* Texto seleccionado:
Justamente de este aspecto de la obra del autor de "El banquete de Severo Arcángelo" se ocupó el escritor argentino Juan Sasturain tras la aparición del primer tomo de sus Obras Completas. En ese sentido, publicó en la edición del 12 de abril de 1998 del diario "Página/12" el siguiente artículo.
JUAN SASTURAIN (1945). Escritor, periodista y guionista de historietas. Como periodista colaboró en los diarios "Clarín", "La Opinión" y "Página/12", y en las revistas "Humor", "Super Humor", "Feriado Nacional" y "Fierro". Es autor de las novelas "Manual de perdedores", "Arena en los zapatos", "Los sentidos del agua", "La lucha continúa" y "Pagaría por no verte"; los libros de cuentos "Zenitram" y "La mujer ducha", más una cantidad de relatos destinados al público juvenil, ensayos sobre fútbol e historietas como "Versiones", "Abrir puertas" y "Perramus".
Los martinfierristas son una generación bárbara. Esos muchachos nacidos con el siglo o un poquito antes y que empezaron a hacer ruido poético a comienzos de los '20 dejaron, por entonces, aparatosa marca. Lógica, necesariamente, su obra -"mala o buena" dice Borges, que nunca idealizó el sarpullido vanguardista- vendría después. Alrededor del codo de los '30, precisamente, cada uno empezaría a hacer camino propio. De los treinta personales y del treinta del siglo, ese quiebre. Tal vez o sin tal vez, el único que por ser más grande y por tener otra cabeza radicalizó el gesto inicial y tensó la cuerda hasta el final fue Oliverio Girondo: arrancó con el chiste informal, el tomatazo, la bajada de pantalones, el módico escándalo, y terminó en el balbuceo. A esa última altura todas las palabras ya eran pocas y gastadas para él, no le servían para hablar desde la masmédula. Pero Girondo fue el único que agarró para adentro de la ruptura. Los demás pasaron por ella camino o de vuelta a casa.

* El ejercicio: Por favor, vuelve a escribir íntegro el texto seleccionado, sin cambiar una sola palabra. El listado no hace falta para nada.

Datos de posición de los elementos
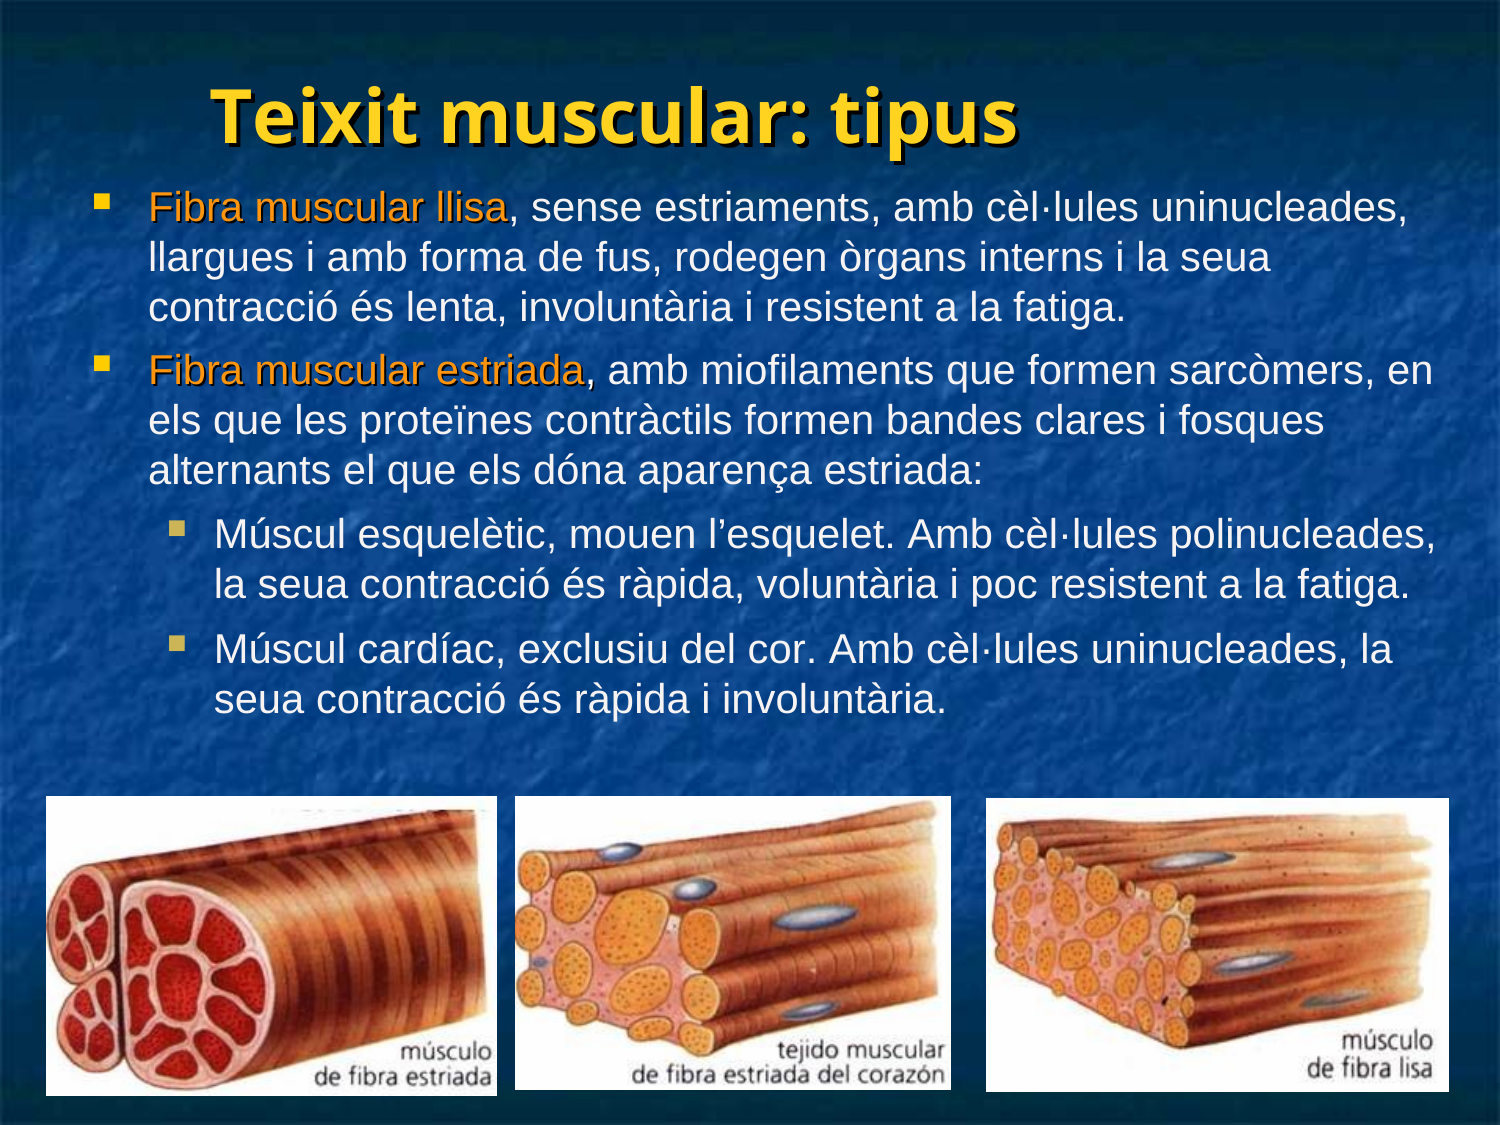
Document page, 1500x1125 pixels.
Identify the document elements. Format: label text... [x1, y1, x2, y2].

list Fibra muscular llisa, sense estriaments, amb cèl·lules uninucleades, llargues i amb forma de fus, rodegen òrgans interns i la seua contracció és lenta, involuntària i resistent a la fatiga. Fibra muscular estriada, amb miofilaments que formen sarcòmers, en els que les proteïnes contràctils formen bandes clares i fosques alternants el que els dóna aparença estriada: Múscul esquelètic, mouen l’esquelet. Amb cèl·lules polinucleades, la seua contracció és ràpida, voluntària i poc resistent a la fatiga. Múscul cardíac, exclusiu del cor. Amb cèl·lules uninucleades, la seua contracció és ràpida i involuntària. [76, 172, 1477, 941]
title Teixit muscular: tipus [123, 54, 1105, 167]
picture [0, 0, 1500, 1125]
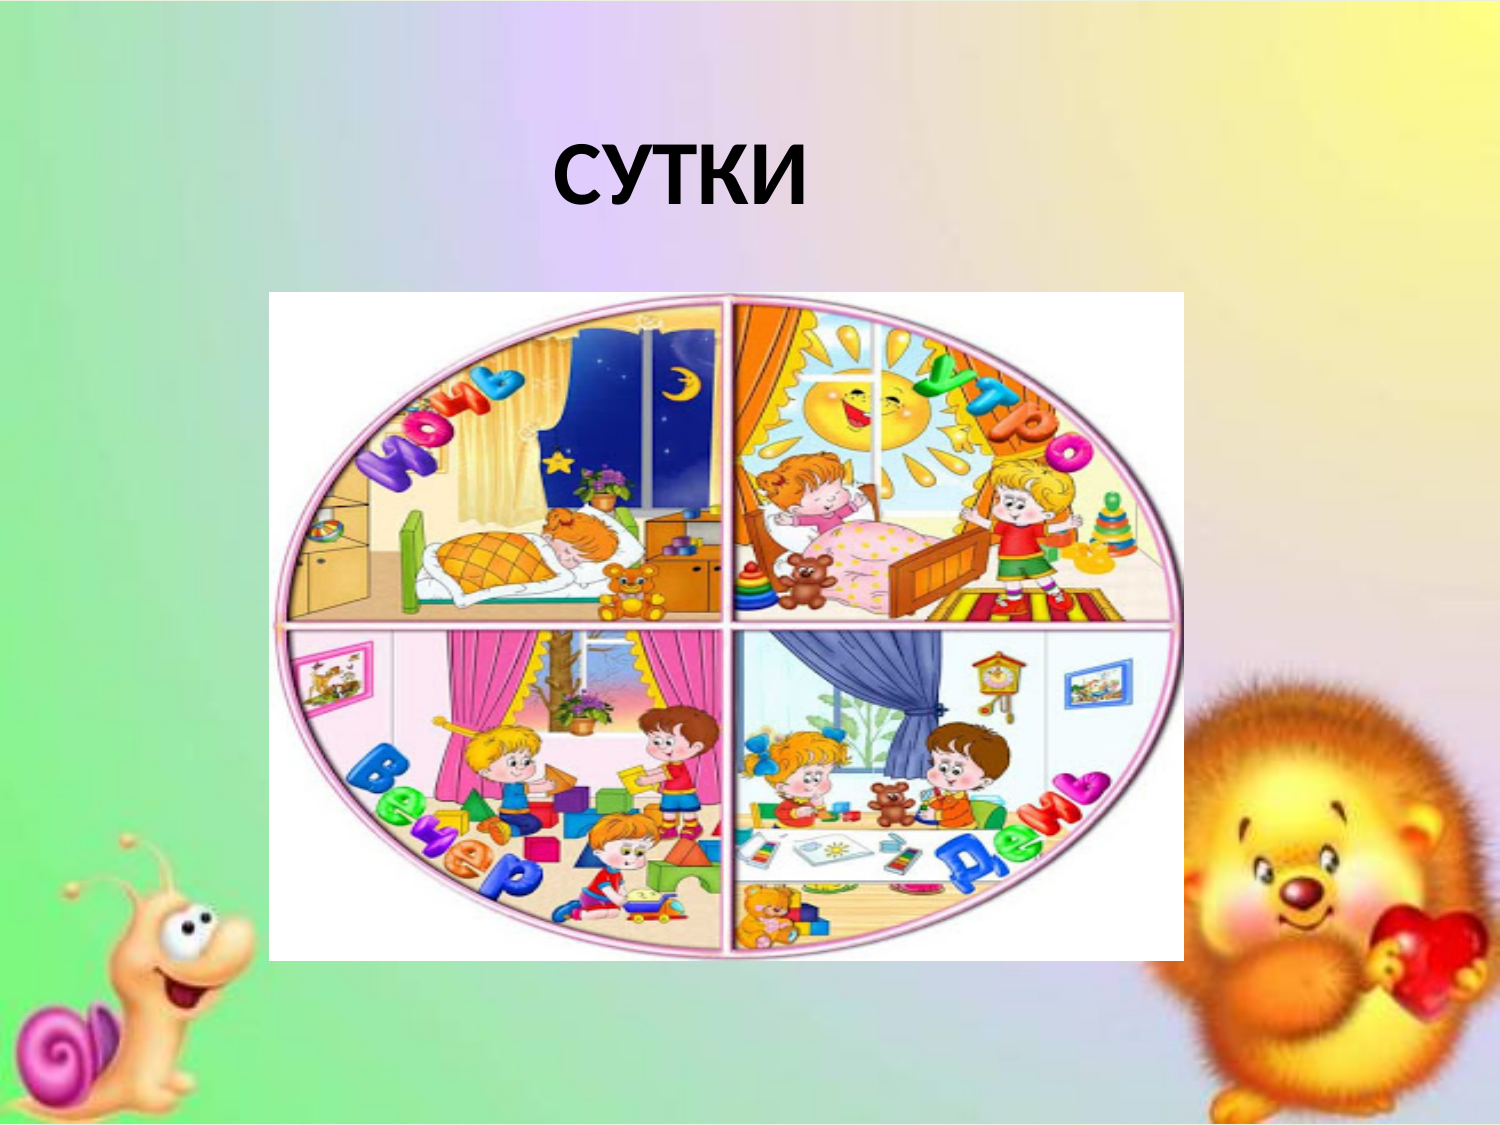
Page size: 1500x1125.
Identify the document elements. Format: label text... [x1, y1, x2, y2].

text_box СУТКИ [538, 105, 1008, 231]
picture [0, 1, 1500, 1124]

* Resultado de la tarea:
Justamente de este aspecto de la obra del autor de "El banquete de Severo Arcángelo" se ocupó el escritor argentino Juan Sasturain tras la aparición del primer tomo de sus Obras Completas. En ese sentido, publicó en la edición del 12 de abril de 1998 del diario "Página/12" el siguiente artículo.
JUAN SASTURAIN (1945). Escritor, periodista y guionista de historietas. Como periodista colaboró en los diarios "Clarín", "La Opinión" y "Página/12", y en las revistas "Humor", "Super Humor", "Feriado Nacional" y "Fierro". Es autor de las novelas "Manual de perdedores", "Arena en los zapatos", "Los sentidos del agua", "La lucha continúa" y "Pagaría por no verte"; los libros de cuentos "Zenitram" y "La mujer ducha", más una cantidad de relatos destinados al público juvenil, ensayos sobre fútbol e historietas como "Versiones", "Abrir puertas" y "Perramus".
Los martinfierristas son una generación bárbara. Esos muchachos nacidos con el siglo o un poquito antes y que empezaron a hacer ruido poético a comienzos de los '20 dejaron, por entonces, aparatosa marca. Lógica, necesariamente, su obra -"mala o buena" dice Borges, que nunca idealizó el sarpullido vanguardista- vendría después. Alrededor del codo de los '30, precisamente, cada uno empezaría a hacer camino propio. De los treinta personales y del treinta del siglo, ese quiebre. Tal vez o sin tal vez, el único que por ser más grande y por tener otra cabeza radicalizó el gesto inicial y tensó la cuerda hasta el final fue Oliverio Girondo: arrancó con el chiste informal, el tomatazo, la bajada de pantalones, el módico escándalo, y terminó en el balbuceo. A esa última altura todas las palabras ya eran pocas y gastadas para él, no le servían para hablar desde la masmédula. Pero Girondo fue el único que agarró para adentro de la ruptura. Los demás pasaron por ella camino o de vuelta a casa.